前者は、平面計画時に確定させることができました。
後者のご要望は、本当に頭を悩ましました。
ただ明るくするだけなら開口を出来る限り増やせば良いのですが、住宅の採光はそういう訳にはいきません。冬場の採光を確保しつつ、夏場の直射日光を遮るといったことがポイントになります。
いろいろと検討した結果、横長の窓を壁面最上部に均等に設けるという方法を選択しました。 角度の低い冬場の太陽光を採り込み、夏場の高い角度の日差しは軒で遮るという基本的なことですが、それがより効果的に機能する配置としました。

今回の工事も「できるだけスッキリ、長くすんでも飽きないお住まい」を心がけました。
外観はグレーで統一。外塀は、外塀は杉板キシラデコール塗装仕上。廊下はブラックウォルナット厚3mm突板材です。

広々とした贅沢な空間。右手に畳コーナー。正面はTVボード。
2F廊下のロートアイアンと屋根の化粧野地がみえています。
床暖房+野地断熱としています。

簡単な食事はこのカウンターで済ませられるようにしています。
キッチンはごちゃごちゃいろんなものを置きがちなので、壁面はできるだけ木部を打ったりしないでシンプルに仕上げています。

天井は杉板張。床は掘炬燵。地板は、古いお住まいにあった床の間の欅板を加工しています。
天袋の右半分は埋込エアコン。
入口は建具4枚引違戸ですが全て壁内に納まるようにしたため、通常は全開して使用できます。

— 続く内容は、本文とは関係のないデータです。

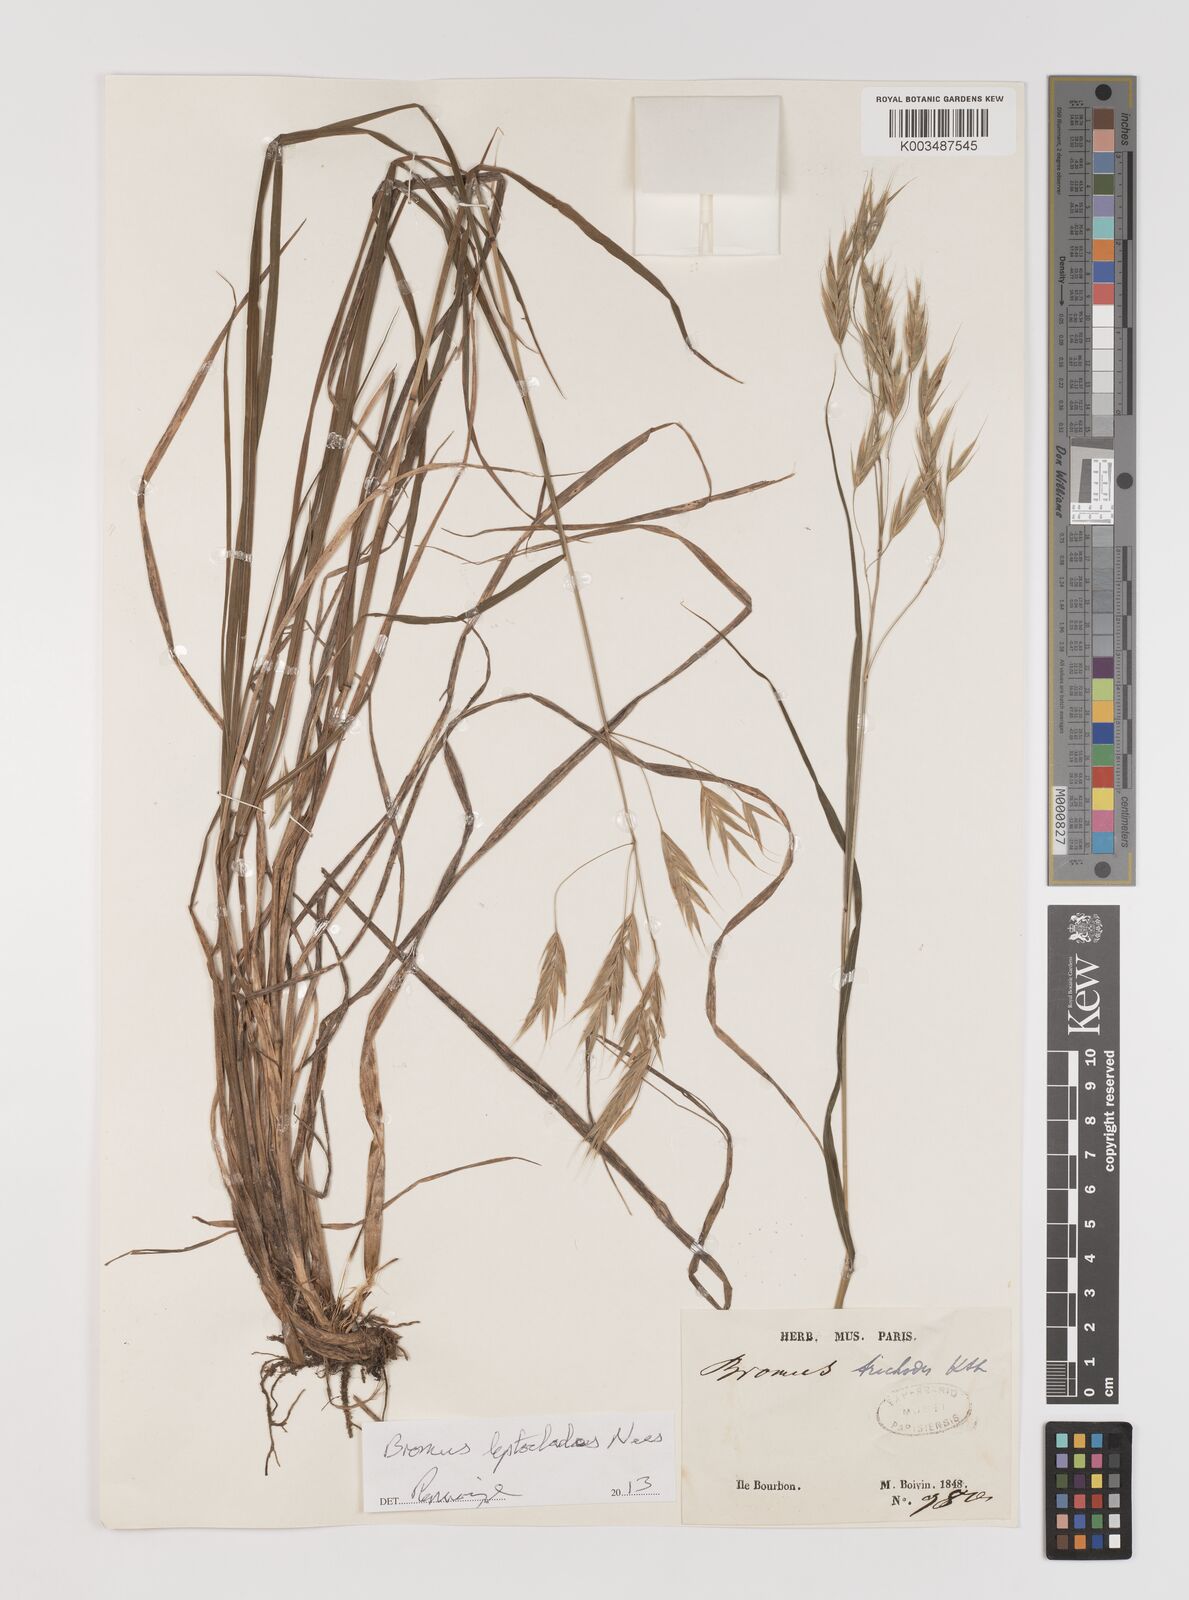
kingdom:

天井は天窓+杉板張。こちらも天井高さを下げて座ったときに落ち着く高さとしました。
左写真の家具天板も床の間の欅板再利用です。

できるだけ家具を置かない生活をしたいというご要望でした。
納戸・WICは天井壁とも杉板張。棚板は杉積層材。引き出しはPanasonicの既製品。
造りつけ収納も、主張しないように取手などはナシまたはシンプルなものに。

開放的な空間です。吹抜が巨大です。
一部構造材をみせていますが、1F梁はピーラー。丸太は曲がり具合が良さそうな材を選びました。
化粧野地板はピーラー材。手すりはロートアイアン、照明器具はコイズミです。
夏場はこの強弱がもっとはっきりしてくれるので、また違った光が楽しみです。
採光の話は、工事中に悩み検討した多くの中の一つですが、こういった一つ一つの納まりを積み重ねていくことは、これだけ大きな建物でも、狭小住宅でも同じだということを実感できる現場となりました。
次にこの規模の建物を担当させて頂けるのはいつになるのか楽しみでなりません!